Marketisation: Most interesting, however, was our visit to the Rajin market, the physical manifestation of the nexus between the government hand and grassroots change in shaping the North Korean economy.  The market is huge, encompassing two large halls and surrounding outdoor bazaars packed with customers buying consumables—everything from fruit and vegetables to clothing and Chinese-manufactured whitegoods—from the all-female market vendors. 

Two thoughts come to mind here: First, if the market is providing consumable goods to the public, it means the state does not have to, thus freeing up resources for the government to distribute to the military under the Songun allocation model or devote to other productive enterprises.  Second, the notion that the supply networks undergirding the market might provide an avenue for social organisation outside of sanctioned collective activities, as argued by Andrei Lankov, seems highly plausible given the scale of the market that we saw.  This contrast between opportunity and danger in the government’s tentative embrace of local-level market trading is illustrative of the Faustian bargain that marketisation presents for the North Korean leadership.

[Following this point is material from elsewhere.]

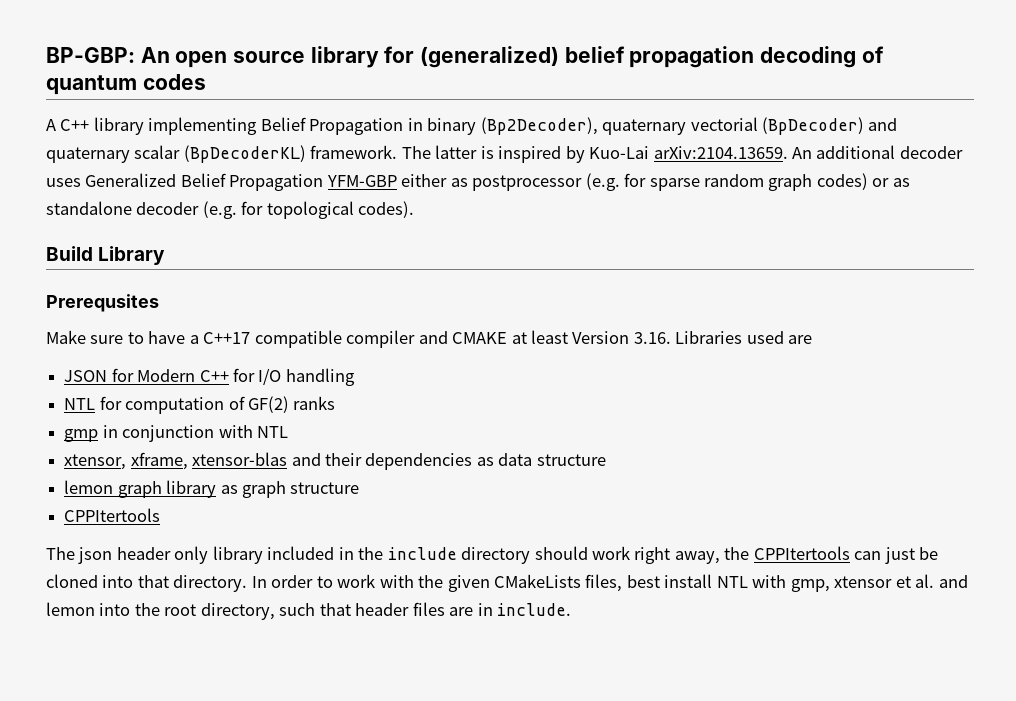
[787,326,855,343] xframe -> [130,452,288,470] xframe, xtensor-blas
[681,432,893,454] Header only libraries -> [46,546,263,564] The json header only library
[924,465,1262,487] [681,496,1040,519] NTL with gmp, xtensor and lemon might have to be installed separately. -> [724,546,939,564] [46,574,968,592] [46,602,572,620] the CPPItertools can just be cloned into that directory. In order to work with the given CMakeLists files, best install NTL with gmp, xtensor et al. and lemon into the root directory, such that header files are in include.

Security: From the checkpoints and razor wire bordering Rason, it is clearly visible that this area is an extra-territorial enclave shielded from the rest of North Korea by.  It’s not difficult to see why; as the Rason development project begins to take off, one could envisage its magnetic attraction to North Koreans from other areas looking to cash in on new opportunities for wealth acquisition.  If there is a danger of “ideological pollution,” internal migrants are likely to be the vehicle of transmission.  The security barriers keep other North Koreans out as much as they corral foreigners and their “dangerous” ideas in.

The Rason economic zone is still fairly rudimentary in comparison with the Kaesong industrial zone, but the development trajectory is clear from the physical evidence on the ground.

See Also…

Habib, B. ‘Rason Special Economic Zone: A North Korean Development Vehicle‘. 29 July 2013.


[1] Law of the Democratic People’s Republic of Korea on the Rason Economic and Trade Zone, (Pyongyang: Legislation Press, 2012).

[2] Atkins, Peter (1996). ‘A Séance With the Living: The Intelligibility of the North Korean Landscape’. North Korea in the New World Order. H. Smith, C. Rhodes and D. Pritchard. New York, St. Martin’s Press, p. 197; Atkins, Peter (1993). ‘The Dialectics of Environment and Culture: Kimilsungism and the North Korean Landscape’. Environment and Development: Views from the East and the West. A. Mukherjee and V. Agnihotri. New Delhi, Concept, p. 315.